**What to work on**
Below are records to give again exactly; omit each image they contain.
Content starts
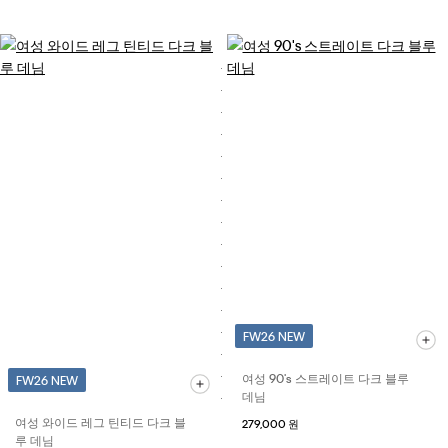
FW26 NEW
여성 90's 스트레이트 다크 블루
FW26 NEW
데님
여성 와이드 레그 틴티드 다크 블
279,000 원
루 데님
Content ends
**Output of the exercise**
FW26 NEW
여성 90's 스트레이트 다크 블루
FW26 NEW
데님
여성 와이드 레그 틴티드 다크 블
279,000 원
루 데님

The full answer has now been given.